Task instructions:
From the entries that follow, copy each line in which "Left" appears.
──────────
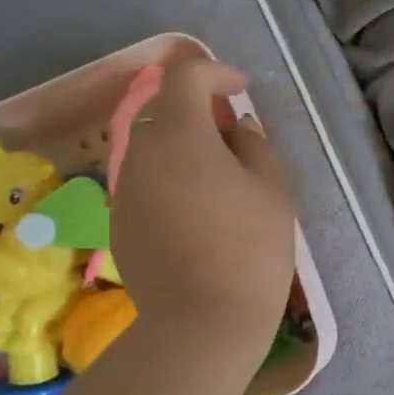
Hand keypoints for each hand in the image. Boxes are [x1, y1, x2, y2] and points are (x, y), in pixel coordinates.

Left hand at [111, 59, 295, 348]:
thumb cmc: (249, 248)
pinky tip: (197, 213)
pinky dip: (170, 181)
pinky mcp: (119, 224)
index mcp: (180, 135)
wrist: (202, 322)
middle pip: (164, 112)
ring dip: (183, 148)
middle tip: (233, 135)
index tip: (240, 90)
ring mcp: (124, 191)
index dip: (215, 72)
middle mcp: (141, 154)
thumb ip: (256, 146)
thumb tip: (238, 131)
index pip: (185, 77)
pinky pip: (145, 184)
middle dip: (198, 111)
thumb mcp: (273, 189)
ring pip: (152, 150)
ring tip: (218, 178)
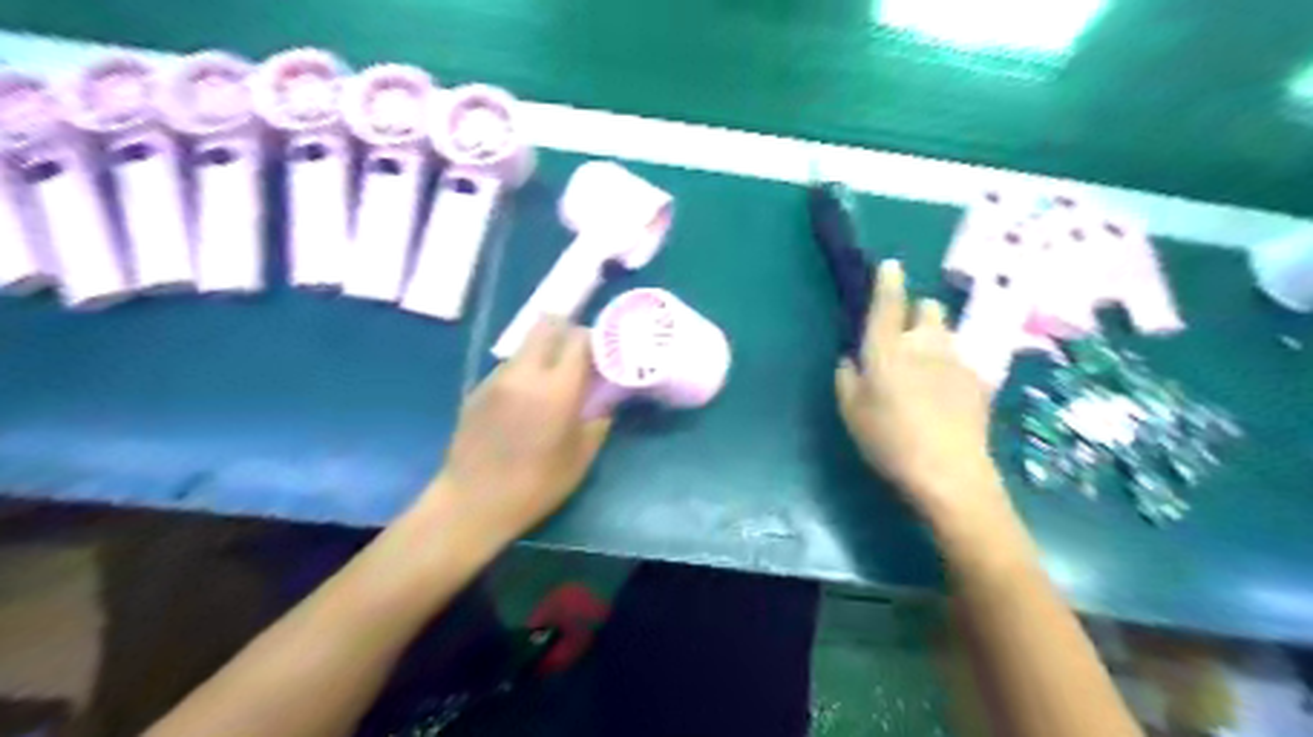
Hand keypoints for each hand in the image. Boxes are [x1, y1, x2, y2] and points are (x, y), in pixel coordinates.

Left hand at [423, 320, 612, 549]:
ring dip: (543, 354)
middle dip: (566, 333)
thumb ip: (597, 419)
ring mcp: (496, 378)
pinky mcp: (477, 389)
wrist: (472, 502)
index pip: (579, 338)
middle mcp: (524, 373)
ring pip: (525, 345)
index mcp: (556, 388)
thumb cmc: (536, 485)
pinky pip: (507, 367)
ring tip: (550, 384)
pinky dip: (523, 373)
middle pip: (546, 325)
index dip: (595, 341)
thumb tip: (604, 399)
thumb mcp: (581, 457)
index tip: (603, 355)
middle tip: (578, 358)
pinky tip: (524, 404)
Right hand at [841, 261, 1014, 539]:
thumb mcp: (850, 412)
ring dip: (934, 339)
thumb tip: (853, 358)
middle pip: (928, 308)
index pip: (888, 303)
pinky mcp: (979, 379)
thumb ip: (847, 377)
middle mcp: (924, 344)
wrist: (948, 472)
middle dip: (916, 314)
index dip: (888, 281)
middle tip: (904, 341)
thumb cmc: (888, 441)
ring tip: (926, 371)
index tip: (890, 266)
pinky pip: (961, 359)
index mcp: (887, 349)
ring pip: (946, 332)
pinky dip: (950, 366)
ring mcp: (957, 360)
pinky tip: (945, 396)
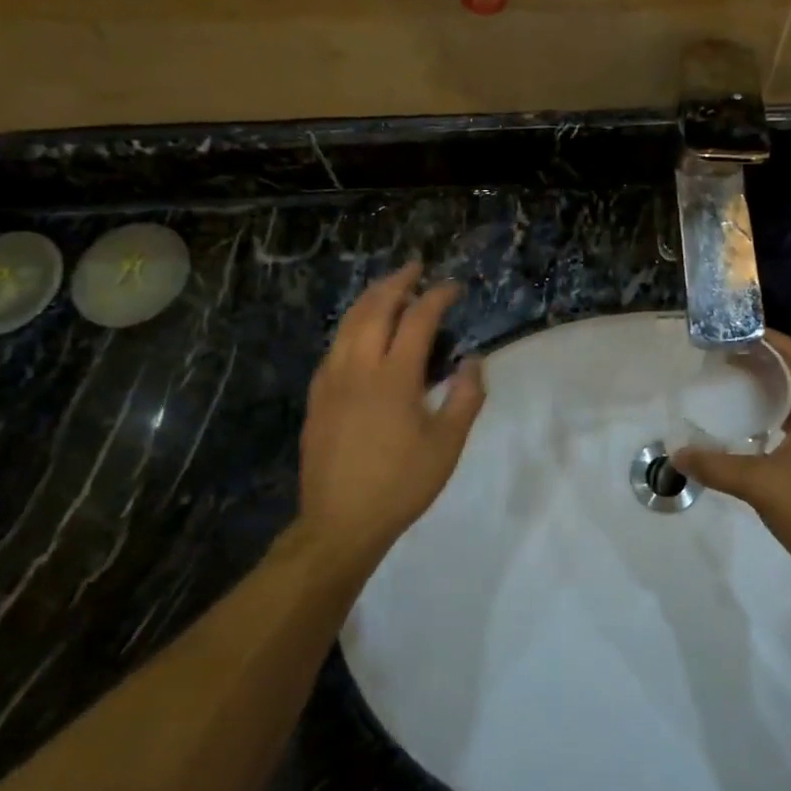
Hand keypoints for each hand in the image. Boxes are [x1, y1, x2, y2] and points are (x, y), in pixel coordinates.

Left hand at [299, 263, 485, 563]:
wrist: (341, 522)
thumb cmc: (401, 484)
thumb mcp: (446, 445)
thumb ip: (465, 398)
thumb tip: (473, 361)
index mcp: (394, 377)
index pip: (417, 320)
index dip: (437, 297)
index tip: (453, 286)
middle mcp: (358, 368)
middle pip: (374, 309)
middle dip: (396, 283)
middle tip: (414, 268)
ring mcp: (331, 381)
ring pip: (347, 324)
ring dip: (369, 299)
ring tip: (387, 288)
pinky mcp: (317, 397)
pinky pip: (333, 347)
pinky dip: (350, 327)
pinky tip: (358, 333)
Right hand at [672, 330, 790, 605]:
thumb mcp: (758, 486)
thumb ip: (716, 467)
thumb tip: (677, 455)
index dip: (778, 341)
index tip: (747, 333)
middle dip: (772, 369)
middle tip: (736, 365)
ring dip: (779, 400)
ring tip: (744, 401)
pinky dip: (786, 429)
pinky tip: (763, 447)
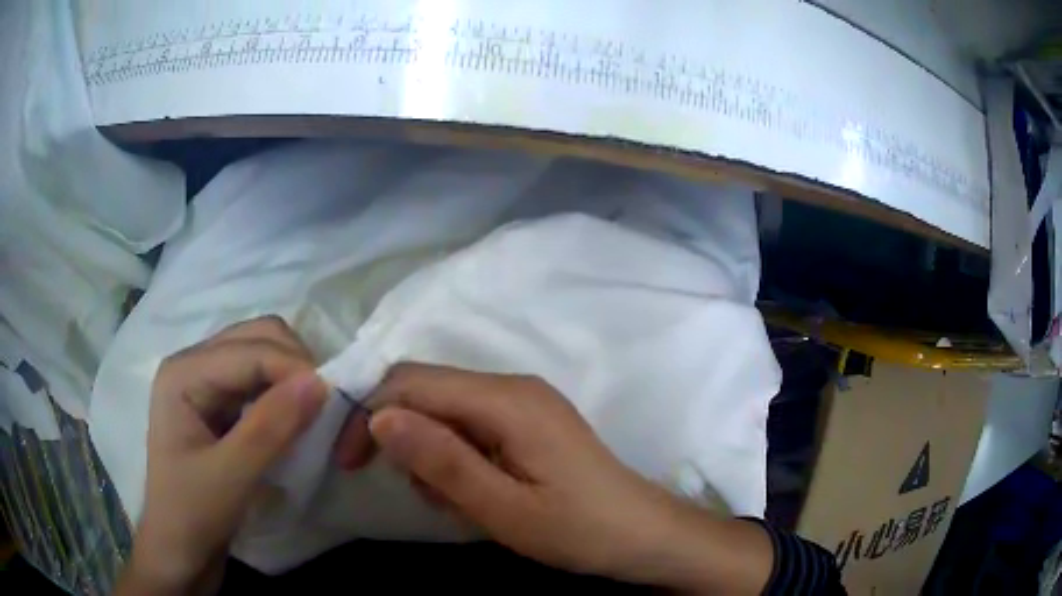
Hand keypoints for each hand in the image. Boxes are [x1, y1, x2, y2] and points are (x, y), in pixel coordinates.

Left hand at [118, 316, 326, 595]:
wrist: (179, 550)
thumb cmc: (192, 515)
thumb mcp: (231, 477)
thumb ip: (271, 428)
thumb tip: (321, 382)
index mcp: (183, 372)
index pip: (250, 349)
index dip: (294, 368)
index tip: (335, 403)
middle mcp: (193, 364)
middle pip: (257, 337)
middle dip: (295, 364)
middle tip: (324, 407)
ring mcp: (205, 382)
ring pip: (261, 354)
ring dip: (292, 377)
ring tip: (313, 413)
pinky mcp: (218, 404)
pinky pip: (260, 381)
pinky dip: (283, 393)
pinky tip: (293, 420)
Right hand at [339, 363, 772, 592]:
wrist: (643, 535)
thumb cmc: (578, 530)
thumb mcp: (502, 509)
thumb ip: (441, 460)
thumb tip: (378, 417)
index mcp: (506, 399)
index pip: (412, 383)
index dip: (369, 414)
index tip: (349, 463)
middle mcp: (512, 386)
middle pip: (428, 391)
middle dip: (403, 439)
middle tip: (422, 494)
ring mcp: (523, 402)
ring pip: (446, 413)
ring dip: (434, 457)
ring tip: (461, 505)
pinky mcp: (528, 423)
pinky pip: (471, 428)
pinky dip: (458, 460)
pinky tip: (478, 497)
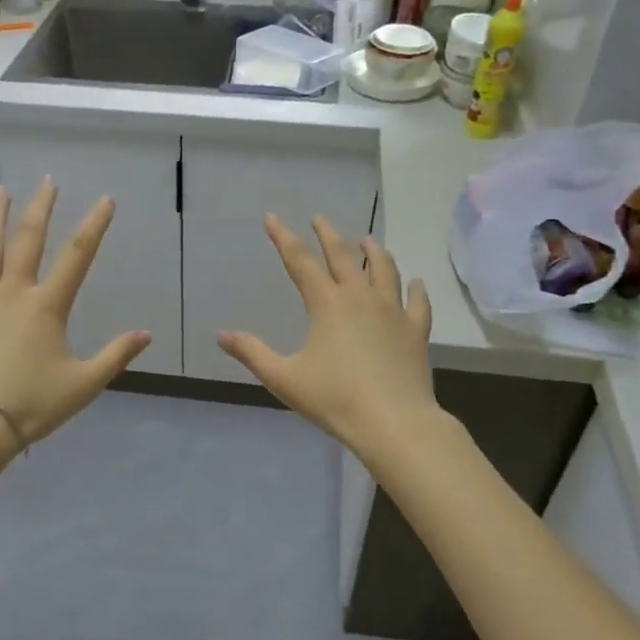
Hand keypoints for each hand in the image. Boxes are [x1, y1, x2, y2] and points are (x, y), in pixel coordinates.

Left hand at [0, 181, 151, 447]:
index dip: (95, 225)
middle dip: (41, 208)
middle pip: (29, 239)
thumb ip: (116, 356)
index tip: (105, 199)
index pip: (78, 256)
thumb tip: (146, 334)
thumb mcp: (84, 384)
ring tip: (1, 191)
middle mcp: (13, 292)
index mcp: (48, 306)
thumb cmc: (33, 405)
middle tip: (47, 181)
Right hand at [217, 215, 442, 458]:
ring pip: (384, 269)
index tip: (272, 218)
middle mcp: (360, 297)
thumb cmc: (334, 399)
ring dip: (374, 252)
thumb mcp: (284, 378)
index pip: (300, 261)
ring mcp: (393, 311)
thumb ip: (252, 353)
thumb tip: (221, 335)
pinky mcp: (416, 330)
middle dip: (328, 234)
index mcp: (327, 304)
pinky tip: (416, 283)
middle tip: (319, 219)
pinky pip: (417, 302)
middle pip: (343, 255)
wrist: (394, 422)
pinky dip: (416, 289)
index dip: (283, 237)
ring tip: (368, 240)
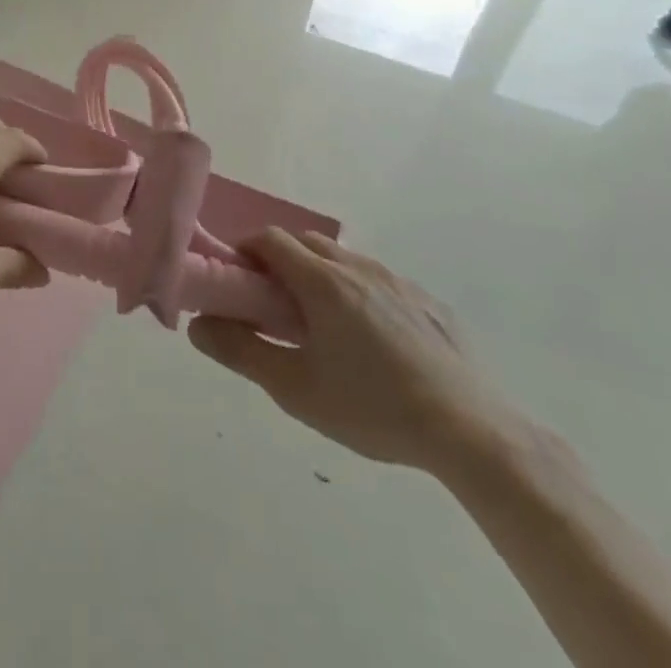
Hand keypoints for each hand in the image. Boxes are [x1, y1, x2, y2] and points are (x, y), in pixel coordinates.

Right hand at [188, 229, 523, 475]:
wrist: (473, 432)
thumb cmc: (373, 407)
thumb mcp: (296, 389)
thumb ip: (240, 351)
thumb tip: (197, 326)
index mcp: (322, 280)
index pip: (270, 239)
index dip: (247, 251)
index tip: (240, 282)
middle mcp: (357, 267)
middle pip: (306, 241)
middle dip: (281, 259)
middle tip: (274, 303)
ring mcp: (398, 281)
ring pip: (344, 258)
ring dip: (321, 273)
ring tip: (323, 323)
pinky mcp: (429, 302)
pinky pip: (380, 281)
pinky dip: (360, 291)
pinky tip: (373, 340)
──────────
Exercise answer:
Left hand at [111, 59, 295, 348]:
Left hand at [423, 320, 612, 549]:
Left hand at [299, 263, 485, 563]:
Left hand at [118, 316, 326, 595]:
Left hand at [0, 181, 151, 447]:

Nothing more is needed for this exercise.